A black hole may cause time to slow to almost a stopping point. But what happens to distance? Is that black hole bigger on the inside?

Gravity can bend light but can it change the speed of it?

4. Mar 24, 2017

### Staff: Mentor

We don't. We know what the curvature of spacetime is, but how we divide that up into curvature of time and curvature of space is pretty much arbitrary. For a easier example from flat spacetime (no curvature or gravitational effects important enough to matter) consider observations of muons produced by cosmic rays (there's a pretty decent overview here: http://hyperphysics.phy-astr.gsu.edu/hbase/Relativ/muon.html). We can choose to think of the problem as if the earth is at rest and the muons are moving towards it at relativistic speed; because the muons are moving, time dilation means that the muons live longer so travel farther through the atmosphere before they decay. But we can also think of the problem as if the muon is at rest and the earth is rushing towards; there's no time dilation to extend the life of the muon because it as rest, but the distance from the top of the atmosphere to the surface of the earth is length contracted so the muon doesn't have as far to go and still reaches the earth before it decays. Both perspectives are equally valid; they're just different descriptions of the same physical process.
We don't need a black hole for that question - any gravitating body will do. If the earth were a perfect sphere we would expect that the disatnce through the center would be related to its circumference by $C=2\pi{d}$, but it's not - the distance is very slightly larger, and you could interpret that as saying that it is "bigger inside".
No, the speed of light is always $c$ if you measure the speed of a flash zipping by you. But you need to be very very careful about what you're calling the speed of anything, including light, if it's moving between two distant points instead of zipping by you.

5. Mar 24, 2017

### LordChallen

All things being relative,

Velocity = Distance/Time.

If a gravity center slows time, wouldn't the distance have to increase for this rule to be true?

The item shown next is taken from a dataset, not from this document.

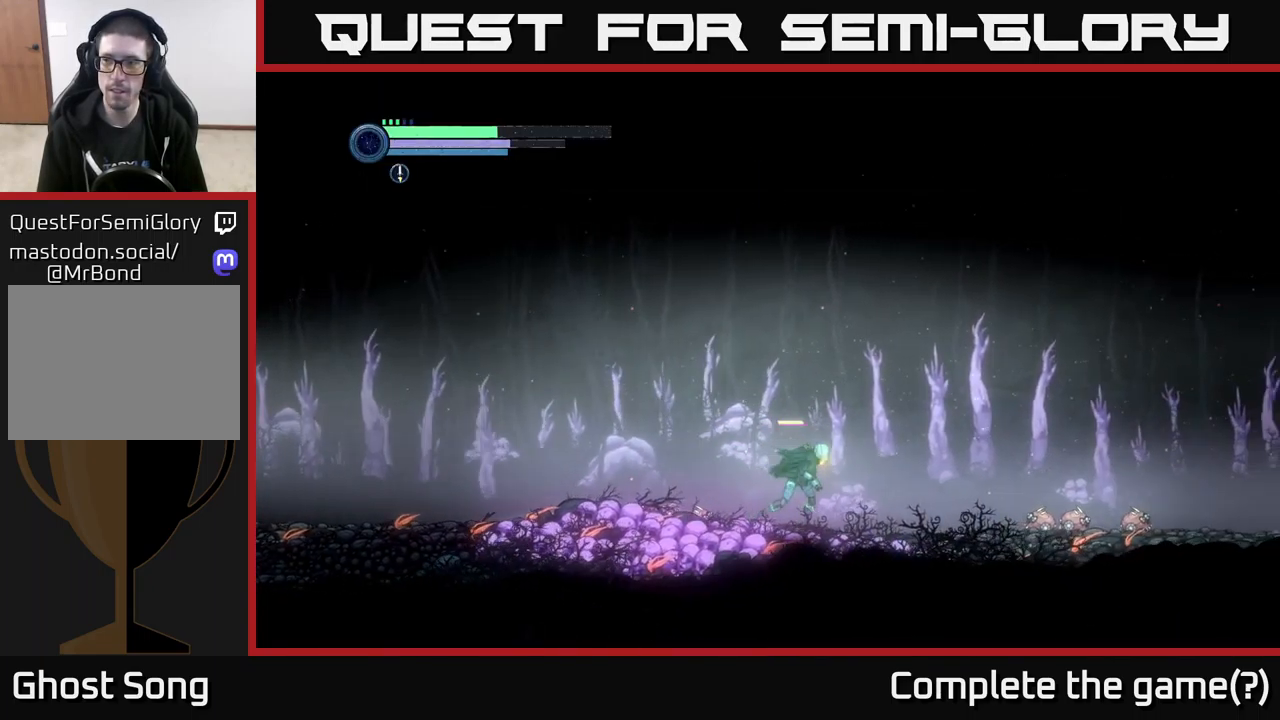
{"buttons": ["R2"], "left_stick": "right", "right_stick": "center", "events": []}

Like, if you fell into a black hole, time would slow as you approached. But you might never actually get to the black hole because the distance would increase as time slowed.

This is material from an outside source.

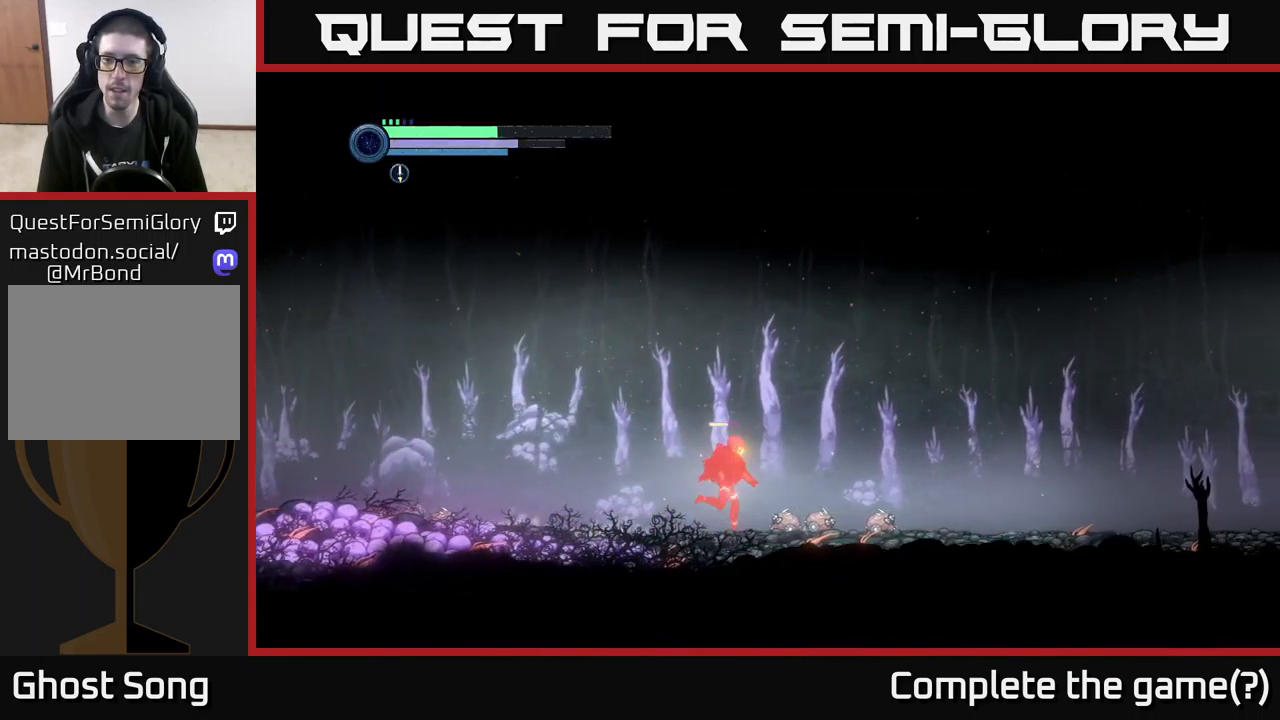
{"buttons": ["R2"], "left_stick": "right", "right_stick": "center", "events": []}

To outside observer, the distance would be short, but the time long. To an inside observer, time would remain constant by the distance would increase.

When a comet approaches the Sun, it spreads it tail out behind. Now, as far as I know, people say this is because of dust and gas coming off the object. But would gravity pull equally all everything? And as the comet departs, would sun's gravity try to pull dust and gases back? Instead, the dirt and gas caught up to the comet.

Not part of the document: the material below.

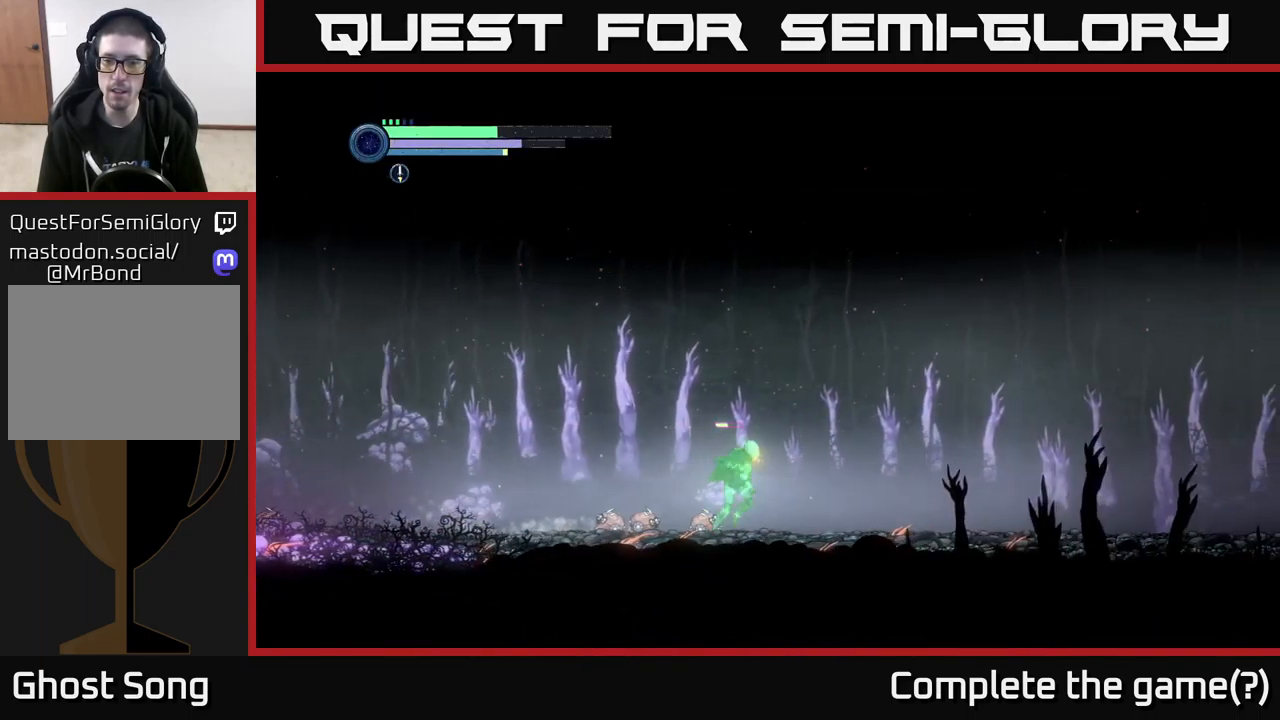
{"buttons": ["R2"], "left_stick": "right", "right_stick": "center", "events": []}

What if, the size of comet, was enough to response to micro-layers of changes in time? So the front of the comet might react a micro-second fast then the back of comet. Over billions of miles, this effect would have the comet stretched over thousands of miles. At the comet departed, the effect would reverse and the parts could collect again. The appearance of the comet gaining speed could time compressing, while inside the time/space might remain constant.

6. Mar 25, 2017

### Staff: Mentor

You seem to think that Velocity = Distance/Time is a law of physics. It's not. It's just a definition.

That depends on how you compare your "rate of time flow" to someone else's. There is no unique way to do that.

You don't have to speculate. You can compute the answer using the laws of physics: the Schwarzschild solution to the Einstein Field Equation, in this case. The answer is that you can indeed fall into a black hole. The laws also tell us that the distance you have to fall does not change as you fall.

7. Mar 25, 2017

### LordChallen

In another thread, someone hypothetically suggested that a spaceship orbiting earth at the speed of light for 1 years (relative to the spaceship) would be 7000 years relative to people observers on earth. Even though the spaceship only when 1 light year, to earth observers, 7000 light years.

The actually distance covered is 7000x more then expected for the spaceship. So distance does expand as time shrinks?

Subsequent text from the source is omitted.